Thursday, January 27, 2011

A Correction for Jon Peltier

The way the web works is funny. I have been reading Jon Peltier's blog for several years now, and learned a lot of what I can do in Excel, and about principles of design from his blog (and ones like it). I was shocked when he commented on my blog when I wrote about basic principles of data visualization for baseball. I was possibly more shocked when I read his comment and realized that he was very right and I'd made a charting faux-pas.

Here is the chart he takes issue with:

Jon doesn't like pie charts much. In the data visualization community, there's been a lot of back and forth over whether pie charts are useful. Since they are used everywhere, people are familiar with them, so I look on them a bit more favorably than Jon does, but that wasn't the essence of his complaint.

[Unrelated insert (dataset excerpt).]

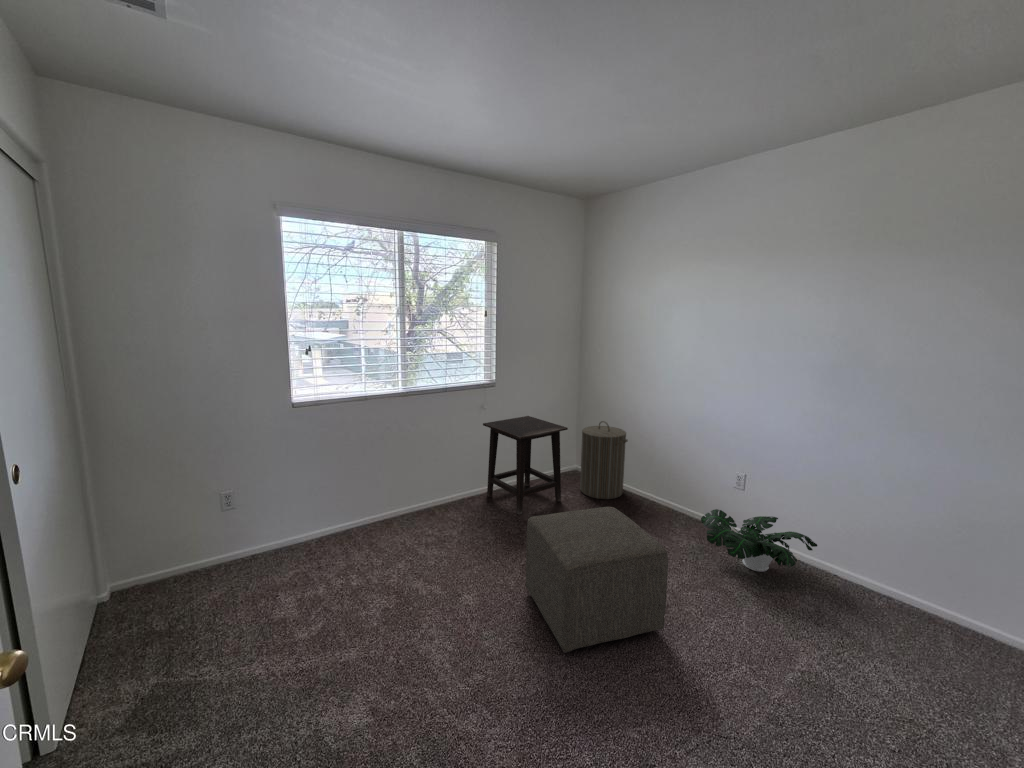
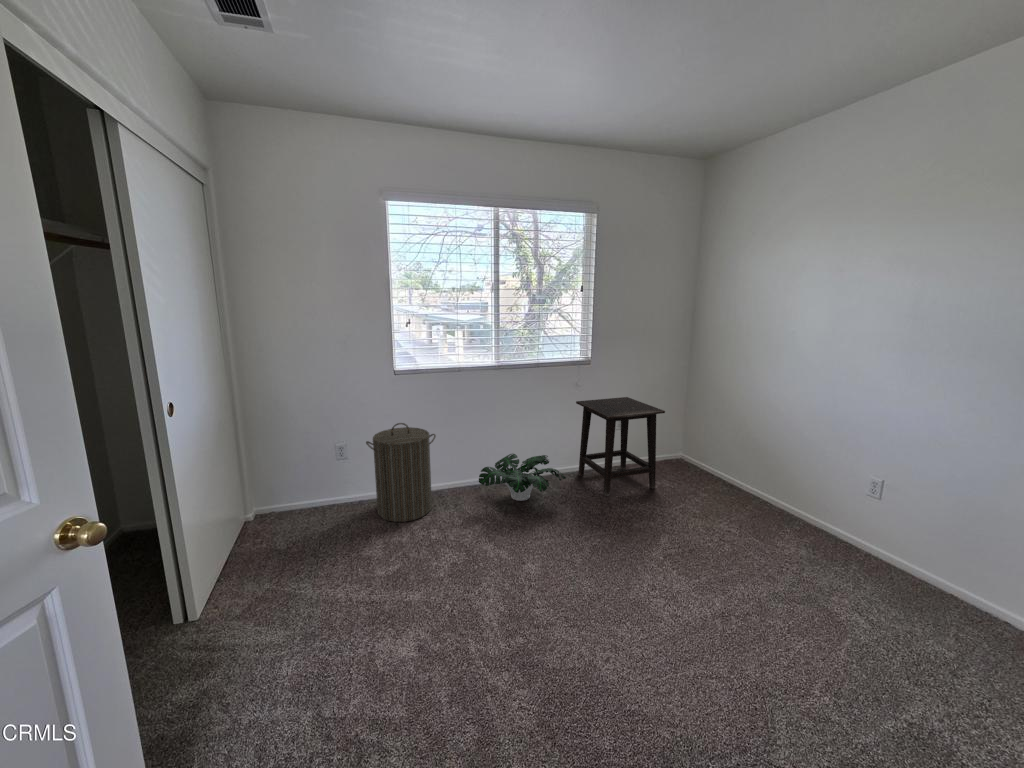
laundry hamper: present [580,421,628,499] -> present [366,423,436,522]
ottoman: present [526,507,668,653] -> none [591,496,741,636]
potted plant: present [701,509,817,572] -> present [479,454,566,501]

You should never use multiple pie charts if you're going to compare them. It's just no easy to compare the size of slices across multiple pie charts.

So instead, Jon recommends using bar charts, like this:

And I think I have to admit it looks a lot better, and is a lot easier to compare between the various players this way. I still think pie charts are okay if you keep them simple, but I didn't follow my own advice and keep them simple enough. This is probably more the proper simplicity:


  1. The bar charts make it much easier to compare stats. They are also more flexible: you can show percentages as you did, or you could compare the raw numbers instead, which would be impossible in multiple pies.

    In the right setting (the small blue wedge in your last chart, he he), pie charts are a reasonable choice. I guess I'm pretty vocal about them because they are used in the wrong setting so much of the time.

    P.S. You got out of Beantown just in time. I had to shovel another foot of snow today.

  2. What are you talking about Jon? I could just make the pies variable sizes to show the raw numbers!